AT Needles the reporter beckoned him down. He jumped out and quickly back in.

“They’re on the highway,” he yelled. “Let’s follow it.”

They glued themselves to the ribbon of concrete which stripped the desert.

Below a car ran ahead. “There” they are!” shouted his passenger. “Land ahead of ‘em!” Mantz did. A big limousine swept unchecked past the reporter’s excited signals.

They hopped to the tiny town of Bagdad a name as fantastic as the mad chase itself.

“Just left,” shouted the reporter as he climbed back in the plane. “Get down low.”

Mantz hugged the highway, ten feet from the ground, roared over a car from which two heads popped out, looking “kind of scared.”

They sat down in front of the speeding auto again, and again. The car swept on. Barstow loomed ahead. Their quarry was securely and officially halted at the fruit inspection station. The newspaper man dashed to it with a glint in his eye while Mantz waited.

When he returned, Mantz asked him, “Well are they married?”

“They say they aren’t,” crowed the newsman, “but yes or no, have I a story!”

“By the way,” Mantz wanted to know, “who have we been chasing?”

“Garbo!” the reporter exulted, “Greta Garbo and Rouben Mamoulian!”

“Oh,” said Mantz, “I’ve heard of her.

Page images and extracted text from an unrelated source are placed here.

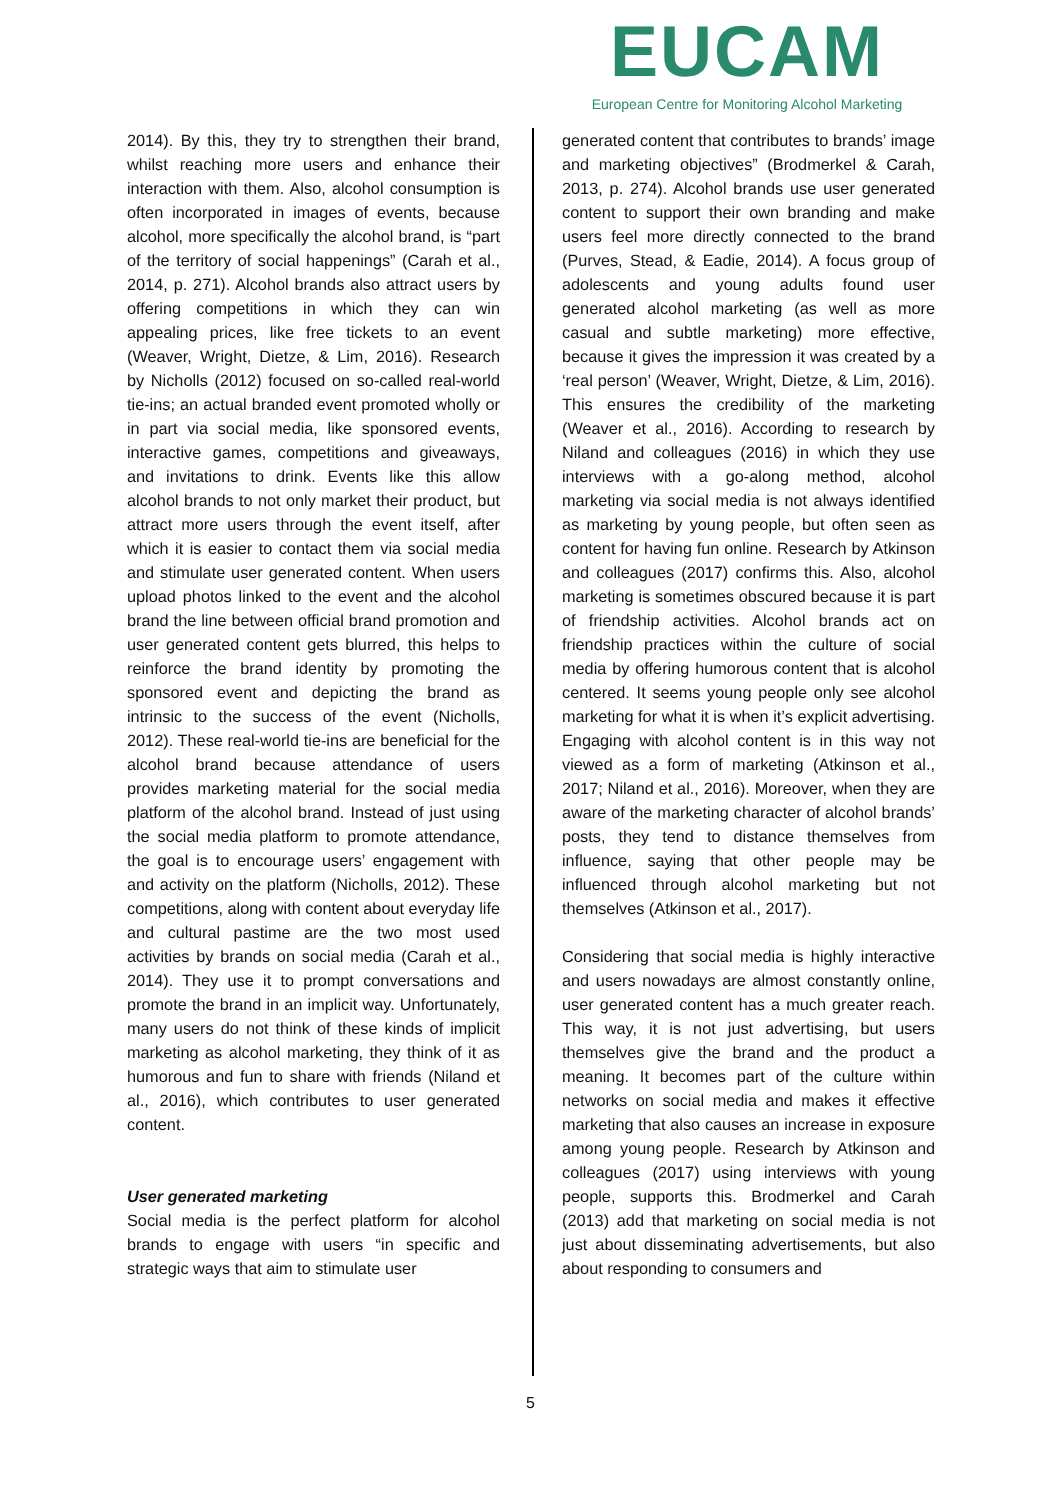EUCAM
European Centre for Monitoring Alcohol Marketing
2014). By this, they try to strengthen their brand, whilst reaching more users and enhance their interaction with them. Also, alcohol consumption is often incorporated in images of events, because alcohol, more specifically the alcohol brand, is “part of the territory of social happenings” (Carah et al., 2014, p. 271). Alcohol brands also attract users by offering competitions in which they can win appealing prices, like free tickets to an event (Weaver, Wright, Dietze, & Lim, 2016). Research by Nicholls (2012) focused on so-called real-world tie-ins; an actual branded event promoted wholly or in part via social media, like sponsored events, interactive games, competitions and giveaways, and invitations to drink. Events like this allow alcohol brands to not only market their product, but attract more users through the event itself, after which it is easier to contact them via social media and stimulate user generated content. When users upload photos linked to the event and the alcohol brand the line between official brand promotion and user generated content gets blurred, this helps to reinforce the brand identity by promoting the sponsored event and depicting the brand as intrinsic to the success of the event (Nicholls, 2012). These real-world tie-ins are beneficial for the alcohol brand because attendance of users provides marketing material for the social media platform of the alcohol brand. Instead of just using the social media platform to promote attendance, the goal is to encourage users’ engagement with and activity on the platform (Nicholls, 2012). These competitions, along with content about everyday life and cultural pastime are the two most used activities by brands on social media (Carah et al., 2014). They use it to prompt conversations and promote the brand in an implicit way. Unfortunately, many users do not think of these kinds of implicit marketing as alcohol marketing, they think of it as humorous and fun to share with friends (Niland et al., 2016), which contributes to user generated content.
User generated marketing
Social media is the perfect platform for alcohol brands to engage with users “in specific and strategic ways that aim to stimulate user
generated content that contributes to brands’ image and marketing objectives” (Brodmerkel & Carah, 2013, p. 274). Alcohol brands use user generated content to support their own branding and make users feel more directly connected to the brand (Purves, Stead, & Eadie, 2014). A focus group of adolescents and young adults found user generated alcohol marketing (as well as more casual and subtle marketing) more effective, because it gives the impression it was created by a ‘real person’ (Weaver, Wright, Dietze, & Lim, 2016). This ensures the credibility of the marketing (Weaver et al., 2016). According to research by Niland and colleagues (2016) in which they use interviews with a go-along method, alcohol marketing via social media is not always identified as marketing by young people, but often seen as content for having fun online. Research by Atkinson and colleagues (2017) confirms this. Also, alcohol marketing is sometimes obscured because it is part of friendship activities. Alcohol brands act on friendship practices within the culture of social media by offering humorous content that is alcohol centered. It seems young people only see alcohol marketing for what it is when it’s explicit advertising. Engaging with alcohol content is in this way not viewed as a form of marketing (Atkinson et al., 2017; Niland et al., 2016). Moreover, when they are aware of the marketing character of alcohol brands’ posts, they tend to distance themselves from influence, saying that other people may be influenced through alcohol marketing but not themselves (Atkinson et al., 2017).
Considering that social media is highly interactive and users nowadays are almost constantly online, user generated content has a much greater reach. This way, it is not just advertising, but users themselves give the brand and the product a meaning. It becomes part of the culture within networks on social media and makes it effective marketing that also causes an increase in exposure among young people. Research by Atkinson and colleagues (2017) using interviews with young people, supports this. Brodmerkel and Carah (2013) add that marketing on social media is not just about disseminating advertisements, but also about responding to consumers and
5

She’s pretty well known, isn’t she?”

No, Paul Mantz doesn’t go to the movies, he just does his job as the Flying Cupid of Hollywood and doesn’t try to keep up with what’s what on the screen.

And in all the thirty-three flights he has made across the state for marriage purposes, there was only one time when he had a chance to kiss the bride.

That was when the habit finally caught up with him, and he flew himself and his own bride to tell it to the marrying judge at Yuma.

Happy landings! Paul Mantz, the “Honeymoon Pilot,” brought bride Lola Lane and her husband, Director Alexander Hall, back from their knot-tying.

Mantz, besides being Hollywood’s number one Flying Cupid, is nationally known in aviation circles. He’s with Mrs. Mantz at Hawaii, advisor to Amelia Earhart

The Honeymoon Express itself, poised for a quick getaway.

Right, Evelyn Venable is about to take it with husband-to-be (now is) Hal Mohr, as pilot Mantz smiles.

Wally Beery, an expert at the controls himself, talks shop with Frank Clarke, movie stunt flyer, and Paul Mantz. He helped Wally to perfect his technique. Paul himself has stunted daringly for the movies in his time. He still holds the record for breath-stopping outside loops with a stock plane — forty-six

Here’s Paul in a top flight. Next to him are Roscoe Karns and George Palmer Putnam, publisher husband of Amelia Earhart (top). Nice smile, Myrna Loy. Amelia Earhart makes her headquarters at Monti’s hangar when she’s in Hollywood. In fact, his fast plane is the one Amelia spanned the Pacific Ocean in.